== Materials provided ==

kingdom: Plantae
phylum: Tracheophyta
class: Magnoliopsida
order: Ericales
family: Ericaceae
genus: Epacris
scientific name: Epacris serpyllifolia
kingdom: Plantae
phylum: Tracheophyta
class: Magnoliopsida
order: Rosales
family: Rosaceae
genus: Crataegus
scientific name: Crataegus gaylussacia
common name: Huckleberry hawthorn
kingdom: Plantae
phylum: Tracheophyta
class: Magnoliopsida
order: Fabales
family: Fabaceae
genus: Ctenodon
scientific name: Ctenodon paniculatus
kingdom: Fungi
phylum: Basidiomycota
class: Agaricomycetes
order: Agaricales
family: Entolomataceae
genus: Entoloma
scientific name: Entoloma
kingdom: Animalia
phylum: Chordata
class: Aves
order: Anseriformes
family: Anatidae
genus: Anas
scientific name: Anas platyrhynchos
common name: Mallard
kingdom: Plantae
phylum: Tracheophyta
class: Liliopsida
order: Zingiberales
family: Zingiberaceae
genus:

===

▶ _The request_
Rewrite all the entries, replacing every "scientific name" with "species name" and leaving everything else unchanged.

▶ _Written solution_
kingdom: Plantae
phylum: Tracheophyta
class: Magnoliopsida
order: Ericales
family: Ericaceae
genus: Epacris
species name: Epacris serpyllifolia
kingdom: Plantae
phylum: Tracheophyta
class: Magnoliopsida
order: Rosales
family: Rosaceae
genus: Crataegus
species name: Crataegus gaylussacia
common name: Huckleberry hawthorn
kingdom: Plantae
phylum: Tracheophyta
class: Magnoliopsida
order: Fabales
family: Fabaceae
genus: Ctenodon
species name: Ctenodon paniculatus
kingdom: Fungi
phylum: Basidiomycota
class: Agaricomycetes
order: Agaricales
family: Entolomataceae
genus: Entoloma
species name: Entoloma
kingdom: Animalia
phylum: Chordata
class: Aves
order: Anseriformes
family: Anatidae
genus: Anas
species name: Anas platyrhynchos
common name: Mallard
kingdom: Plantae
phylum: Tracheophyta
class: Liliopsida
order: Zingiberales
family: Zingiberaceae
genus:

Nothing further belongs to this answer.